## Your assignment
Every record below is to be retyped exactly, with the pictures left out.
BEGIN Supplied entries
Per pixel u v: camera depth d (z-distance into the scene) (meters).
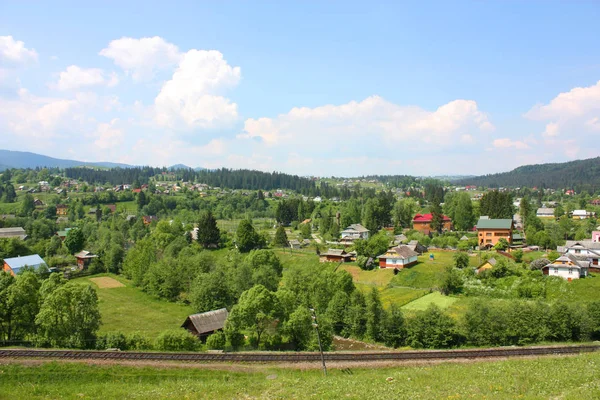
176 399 35.97
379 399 31.83
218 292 83.06
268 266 99.44
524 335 60.34
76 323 56.84
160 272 101.38
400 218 182.50
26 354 48.41
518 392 32.06
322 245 150.00
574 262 87.00
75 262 139.25
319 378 41.66
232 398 35.62
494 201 165.50
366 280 103.62
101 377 44.22
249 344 62.09
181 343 56.78
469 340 61.69
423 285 94.94
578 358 43.44
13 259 119.50
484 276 91.81
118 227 183.38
END Supplied entries
## Written response
Per pixel u v: camera depth d (z-distance into the scene) (meters).
176 399 35.97
379 399 31.83
218 292 83.06
268 266 99.44
524 335 60.34
76 323 56.84
160 272 101.38
400 218 182.50
26 354 48.41
518 392 32.06
322 245 150.00
574 262 87.00
75 262 139.25
319 378 41.66
232 398 35.62
494 201 165.50
366 280 103.62
101 377 44.22
249 344 62.09
181 343 56.78
469 340 61.69
423 285 94.94
578 358 43.44
13 259 119.50
484 276 91.81
118 227 183.38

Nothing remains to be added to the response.